Faire de la lutte contre les violences sexistes et sexuelles, une priorité transversale de l’action publique

    Le 9 mars 2026, le GART a participé au groupe de travail réuni par le cabinet du ministre chargé des Transports pour préparer le futur plan national de lutte contre les violences sexistes et sexuelles (VSS) dans les transports en commun. Par la voix de son directeur général, notre association a porté la voix des autorités organisatrices de la mobilité (AOM) et défendu plusieurs orientations structurantes.

    Une approche globale et coordonnée

    Notre première exigence concerne l’inscription de la lutte contre les VSS dans un continuum de sécurité plus large que le seul périmètre des transports publics. Les violences subies dans les transports s’inscrivent souvent dans des environnements plus larges (espace public, abords des gares…). Dans cette perspective, le GART a souligné la nécessité de travailler étroitement avec les ministères de l’Intérieur et de la Justice, afin d’assurer une meilleure coordination de l’ensemble des acteurs de l’écosystème.

    Mieux faire connaître les dispositifs existants

    Les représentants du GART ont également insisté sur un constat. De nombreux dispositifs existent déjà, mais restent encore insuffisamment connus ou utilisés. C’est notamment le cas de la descente à la demande, qui permet aux passagères et passagers de descendre entre deux arrêts afin de se rapprocher de leur destination et de réduire les situations d’isolement. Cela doit se concrétiser par la valorisation de solutions déjà opérationnelles au-devant du public, grâce à des campagnes ciblées.

    Vigilance sur la vidéo algorithmique

    Notre association a également appelé à une approche prudente concernant le recours à la vidéo algorithmique dans les transports publics. Si les technologies peuvent constituer des outils d’appui utiles à la sûreté et à la sécurité, leur déploiement doit s’inscrire dans un cadre juridique et éthique clair, garantissant à la fois l’efficacité des dispositifs et le respect des libertés publiques.

Informations

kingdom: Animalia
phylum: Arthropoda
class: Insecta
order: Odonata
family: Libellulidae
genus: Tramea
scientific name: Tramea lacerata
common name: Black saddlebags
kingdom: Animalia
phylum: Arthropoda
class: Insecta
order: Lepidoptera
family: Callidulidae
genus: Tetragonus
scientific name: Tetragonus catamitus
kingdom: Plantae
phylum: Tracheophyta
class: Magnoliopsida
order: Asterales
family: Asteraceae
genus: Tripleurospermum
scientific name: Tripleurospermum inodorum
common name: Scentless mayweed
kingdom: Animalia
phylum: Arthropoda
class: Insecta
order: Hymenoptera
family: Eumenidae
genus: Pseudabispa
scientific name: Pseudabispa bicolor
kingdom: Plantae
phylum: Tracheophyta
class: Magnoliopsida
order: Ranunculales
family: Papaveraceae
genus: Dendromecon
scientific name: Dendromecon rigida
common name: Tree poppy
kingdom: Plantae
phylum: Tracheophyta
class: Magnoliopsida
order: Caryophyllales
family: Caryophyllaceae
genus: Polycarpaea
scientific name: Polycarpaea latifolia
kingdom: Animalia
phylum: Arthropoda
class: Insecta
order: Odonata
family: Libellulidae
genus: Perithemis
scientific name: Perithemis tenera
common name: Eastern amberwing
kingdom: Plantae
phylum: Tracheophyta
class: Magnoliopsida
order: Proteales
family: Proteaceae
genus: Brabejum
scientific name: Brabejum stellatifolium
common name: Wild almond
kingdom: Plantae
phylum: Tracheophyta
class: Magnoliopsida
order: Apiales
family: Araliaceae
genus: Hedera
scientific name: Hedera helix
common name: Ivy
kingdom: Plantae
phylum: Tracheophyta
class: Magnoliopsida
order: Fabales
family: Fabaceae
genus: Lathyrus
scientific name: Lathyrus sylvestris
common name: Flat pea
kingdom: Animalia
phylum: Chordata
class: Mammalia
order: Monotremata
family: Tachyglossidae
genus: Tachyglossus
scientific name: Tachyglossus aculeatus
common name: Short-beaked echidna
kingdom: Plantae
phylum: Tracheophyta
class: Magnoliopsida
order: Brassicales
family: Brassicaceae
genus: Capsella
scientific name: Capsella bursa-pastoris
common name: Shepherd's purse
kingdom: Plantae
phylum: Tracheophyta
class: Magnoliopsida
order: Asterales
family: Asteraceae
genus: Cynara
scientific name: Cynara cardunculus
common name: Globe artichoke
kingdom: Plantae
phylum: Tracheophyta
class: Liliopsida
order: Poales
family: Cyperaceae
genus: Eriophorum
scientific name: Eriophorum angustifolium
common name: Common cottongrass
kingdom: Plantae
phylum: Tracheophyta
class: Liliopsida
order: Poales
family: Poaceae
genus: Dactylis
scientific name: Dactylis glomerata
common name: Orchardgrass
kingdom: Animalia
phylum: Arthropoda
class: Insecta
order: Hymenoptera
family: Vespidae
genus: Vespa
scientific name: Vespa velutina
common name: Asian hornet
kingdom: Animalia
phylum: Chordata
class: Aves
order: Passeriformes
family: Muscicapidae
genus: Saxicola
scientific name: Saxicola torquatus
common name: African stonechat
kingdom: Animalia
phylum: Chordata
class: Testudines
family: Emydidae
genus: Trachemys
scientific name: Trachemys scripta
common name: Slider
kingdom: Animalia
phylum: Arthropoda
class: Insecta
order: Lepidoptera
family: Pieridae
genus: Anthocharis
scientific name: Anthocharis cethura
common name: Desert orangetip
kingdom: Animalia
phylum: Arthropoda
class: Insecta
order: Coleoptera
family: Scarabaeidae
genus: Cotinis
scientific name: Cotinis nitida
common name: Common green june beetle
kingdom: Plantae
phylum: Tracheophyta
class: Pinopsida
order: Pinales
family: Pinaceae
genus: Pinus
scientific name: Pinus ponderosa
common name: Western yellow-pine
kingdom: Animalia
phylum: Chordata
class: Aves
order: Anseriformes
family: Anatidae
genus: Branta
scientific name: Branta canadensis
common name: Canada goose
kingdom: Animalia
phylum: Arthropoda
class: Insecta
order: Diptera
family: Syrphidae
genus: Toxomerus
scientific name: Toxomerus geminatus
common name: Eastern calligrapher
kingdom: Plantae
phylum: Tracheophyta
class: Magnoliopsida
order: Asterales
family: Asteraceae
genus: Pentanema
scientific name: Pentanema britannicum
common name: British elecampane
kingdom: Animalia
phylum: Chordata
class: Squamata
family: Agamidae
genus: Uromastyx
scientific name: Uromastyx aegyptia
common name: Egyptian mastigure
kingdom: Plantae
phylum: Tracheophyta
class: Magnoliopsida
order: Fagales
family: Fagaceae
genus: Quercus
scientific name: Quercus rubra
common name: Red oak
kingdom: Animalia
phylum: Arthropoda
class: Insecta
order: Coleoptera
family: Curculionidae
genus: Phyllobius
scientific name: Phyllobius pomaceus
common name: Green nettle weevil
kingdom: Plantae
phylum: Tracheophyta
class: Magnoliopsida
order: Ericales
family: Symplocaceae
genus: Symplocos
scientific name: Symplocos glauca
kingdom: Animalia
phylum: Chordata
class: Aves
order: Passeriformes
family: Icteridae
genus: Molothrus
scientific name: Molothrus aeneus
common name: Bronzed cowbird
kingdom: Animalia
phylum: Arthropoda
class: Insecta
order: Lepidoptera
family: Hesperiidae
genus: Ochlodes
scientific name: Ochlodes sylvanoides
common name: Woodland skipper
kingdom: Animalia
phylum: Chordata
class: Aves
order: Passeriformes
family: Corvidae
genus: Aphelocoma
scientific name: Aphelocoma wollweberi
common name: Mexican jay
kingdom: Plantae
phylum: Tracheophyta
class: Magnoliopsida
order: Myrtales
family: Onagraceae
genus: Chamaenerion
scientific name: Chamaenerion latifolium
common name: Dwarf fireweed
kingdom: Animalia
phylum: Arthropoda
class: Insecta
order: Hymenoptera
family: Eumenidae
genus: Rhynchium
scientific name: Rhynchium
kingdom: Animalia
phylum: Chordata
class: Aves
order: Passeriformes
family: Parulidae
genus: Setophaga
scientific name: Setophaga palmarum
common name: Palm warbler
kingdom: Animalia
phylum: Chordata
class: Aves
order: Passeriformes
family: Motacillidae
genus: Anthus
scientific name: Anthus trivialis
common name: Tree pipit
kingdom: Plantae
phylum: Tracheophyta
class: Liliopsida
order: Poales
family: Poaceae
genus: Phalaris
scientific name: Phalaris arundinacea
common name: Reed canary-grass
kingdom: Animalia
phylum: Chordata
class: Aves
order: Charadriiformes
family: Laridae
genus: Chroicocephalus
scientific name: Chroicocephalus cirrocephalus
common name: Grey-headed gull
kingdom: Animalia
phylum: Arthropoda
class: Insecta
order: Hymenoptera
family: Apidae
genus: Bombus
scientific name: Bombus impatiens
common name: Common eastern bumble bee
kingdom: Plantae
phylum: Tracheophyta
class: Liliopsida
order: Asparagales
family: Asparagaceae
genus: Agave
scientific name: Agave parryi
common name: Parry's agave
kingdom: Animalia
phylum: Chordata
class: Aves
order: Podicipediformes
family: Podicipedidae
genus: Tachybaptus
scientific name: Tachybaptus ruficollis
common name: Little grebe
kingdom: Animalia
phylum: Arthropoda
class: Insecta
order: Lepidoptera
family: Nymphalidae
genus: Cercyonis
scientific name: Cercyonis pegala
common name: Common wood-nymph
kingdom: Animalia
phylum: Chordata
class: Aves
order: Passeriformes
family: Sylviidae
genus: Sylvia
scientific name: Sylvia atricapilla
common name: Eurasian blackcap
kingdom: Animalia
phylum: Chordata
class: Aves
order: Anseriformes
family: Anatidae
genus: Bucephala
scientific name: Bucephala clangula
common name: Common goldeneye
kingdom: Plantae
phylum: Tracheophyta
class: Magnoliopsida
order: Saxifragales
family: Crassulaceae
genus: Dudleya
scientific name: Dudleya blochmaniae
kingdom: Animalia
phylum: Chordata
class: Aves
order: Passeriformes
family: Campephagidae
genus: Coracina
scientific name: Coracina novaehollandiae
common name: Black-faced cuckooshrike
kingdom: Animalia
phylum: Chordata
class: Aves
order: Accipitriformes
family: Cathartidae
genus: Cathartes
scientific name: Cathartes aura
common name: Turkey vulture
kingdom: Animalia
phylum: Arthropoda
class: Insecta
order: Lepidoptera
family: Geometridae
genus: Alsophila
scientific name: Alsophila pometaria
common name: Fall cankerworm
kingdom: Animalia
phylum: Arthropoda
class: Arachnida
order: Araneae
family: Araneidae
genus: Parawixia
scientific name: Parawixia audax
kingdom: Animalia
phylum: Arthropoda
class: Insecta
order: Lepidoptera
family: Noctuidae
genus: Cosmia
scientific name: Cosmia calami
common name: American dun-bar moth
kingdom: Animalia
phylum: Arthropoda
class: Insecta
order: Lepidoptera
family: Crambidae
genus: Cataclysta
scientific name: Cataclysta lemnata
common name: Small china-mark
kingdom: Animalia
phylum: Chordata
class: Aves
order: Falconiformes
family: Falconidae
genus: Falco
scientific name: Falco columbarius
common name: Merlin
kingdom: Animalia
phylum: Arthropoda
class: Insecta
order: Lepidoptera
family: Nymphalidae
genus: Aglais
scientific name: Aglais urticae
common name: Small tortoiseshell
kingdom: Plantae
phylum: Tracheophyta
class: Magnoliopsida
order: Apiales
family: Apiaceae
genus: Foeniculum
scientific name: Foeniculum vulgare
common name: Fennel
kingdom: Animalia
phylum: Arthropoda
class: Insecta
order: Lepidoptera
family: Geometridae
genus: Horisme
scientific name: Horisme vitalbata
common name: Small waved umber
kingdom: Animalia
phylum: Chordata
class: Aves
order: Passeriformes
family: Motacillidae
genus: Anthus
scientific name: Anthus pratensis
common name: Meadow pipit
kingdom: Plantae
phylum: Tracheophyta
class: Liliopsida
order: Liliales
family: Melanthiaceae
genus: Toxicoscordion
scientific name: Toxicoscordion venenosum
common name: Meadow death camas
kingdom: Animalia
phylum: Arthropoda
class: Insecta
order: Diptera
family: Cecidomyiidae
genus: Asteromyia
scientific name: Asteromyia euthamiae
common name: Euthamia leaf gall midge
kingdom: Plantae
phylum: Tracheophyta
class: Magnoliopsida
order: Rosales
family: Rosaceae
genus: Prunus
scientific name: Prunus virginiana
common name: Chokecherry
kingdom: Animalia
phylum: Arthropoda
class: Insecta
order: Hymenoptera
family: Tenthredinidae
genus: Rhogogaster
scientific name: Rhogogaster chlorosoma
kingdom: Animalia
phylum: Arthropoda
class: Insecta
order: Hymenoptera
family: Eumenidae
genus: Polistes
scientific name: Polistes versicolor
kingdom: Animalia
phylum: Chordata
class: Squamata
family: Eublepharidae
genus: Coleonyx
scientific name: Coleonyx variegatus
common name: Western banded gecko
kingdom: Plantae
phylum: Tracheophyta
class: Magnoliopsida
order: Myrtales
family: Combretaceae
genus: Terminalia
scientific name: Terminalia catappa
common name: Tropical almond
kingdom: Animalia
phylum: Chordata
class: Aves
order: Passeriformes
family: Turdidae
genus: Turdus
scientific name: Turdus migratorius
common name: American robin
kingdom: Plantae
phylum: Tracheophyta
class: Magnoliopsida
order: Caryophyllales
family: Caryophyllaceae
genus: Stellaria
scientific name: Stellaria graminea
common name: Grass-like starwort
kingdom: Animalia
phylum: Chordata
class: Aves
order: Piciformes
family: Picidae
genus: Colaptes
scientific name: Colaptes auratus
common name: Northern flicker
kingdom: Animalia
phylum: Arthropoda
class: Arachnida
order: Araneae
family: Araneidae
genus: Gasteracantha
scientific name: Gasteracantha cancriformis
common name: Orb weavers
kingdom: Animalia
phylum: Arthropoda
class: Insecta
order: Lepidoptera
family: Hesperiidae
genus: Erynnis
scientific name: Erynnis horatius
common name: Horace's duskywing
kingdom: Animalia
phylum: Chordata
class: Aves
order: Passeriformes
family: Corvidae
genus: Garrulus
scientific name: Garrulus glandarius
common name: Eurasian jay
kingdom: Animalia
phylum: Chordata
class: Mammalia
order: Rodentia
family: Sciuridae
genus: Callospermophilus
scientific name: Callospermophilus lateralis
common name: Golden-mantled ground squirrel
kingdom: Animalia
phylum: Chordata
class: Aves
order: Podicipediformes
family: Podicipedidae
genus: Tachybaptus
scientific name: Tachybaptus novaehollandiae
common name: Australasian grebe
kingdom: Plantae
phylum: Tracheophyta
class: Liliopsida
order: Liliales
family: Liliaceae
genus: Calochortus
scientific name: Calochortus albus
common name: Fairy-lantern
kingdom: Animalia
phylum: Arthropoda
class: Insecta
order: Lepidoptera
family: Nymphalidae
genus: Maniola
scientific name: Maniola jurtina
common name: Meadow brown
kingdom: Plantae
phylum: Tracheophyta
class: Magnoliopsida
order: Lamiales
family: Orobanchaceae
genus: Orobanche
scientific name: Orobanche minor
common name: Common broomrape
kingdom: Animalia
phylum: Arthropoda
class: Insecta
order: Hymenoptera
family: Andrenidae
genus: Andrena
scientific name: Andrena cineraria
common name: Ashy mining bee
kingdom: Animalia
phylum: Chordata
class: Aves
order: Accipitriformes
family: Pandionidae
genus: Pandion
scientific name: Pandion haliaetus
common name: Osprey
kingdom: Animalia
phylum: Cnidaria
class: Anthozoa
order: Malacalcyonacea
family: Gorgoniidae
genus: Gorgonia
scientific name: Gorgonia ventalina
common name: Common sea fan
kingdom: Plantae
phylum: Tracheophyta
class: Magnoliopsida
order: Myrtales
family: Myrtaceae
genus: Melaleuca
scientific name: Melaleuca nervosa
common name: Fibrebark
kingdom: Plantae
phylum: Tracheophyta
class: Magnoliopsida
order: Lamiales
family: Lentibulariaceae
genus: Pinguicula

Travail attendu
Recopiez fidèlement le passage du texte sur les violences sexistes et sexuelles dans les transports qui va de « Notre association a également » à « des libertés publiques. », ces deux extrémités incluses. Les enregistrements n'interviennent aucunement ici.

Résultat
Notre association a également appelé à une approche prudente concernant le recours à la vidéo algorithmique dans les transports publics. Si les technologies peuvent constituer des outils d’appui utiles à la sûreté et à la sécurité, leur déploiement doit s’inscrire dans un cadre juridique et éthique clair, garantissant à la fois l’efficacité des dispositifs et le respect des libertés publiques.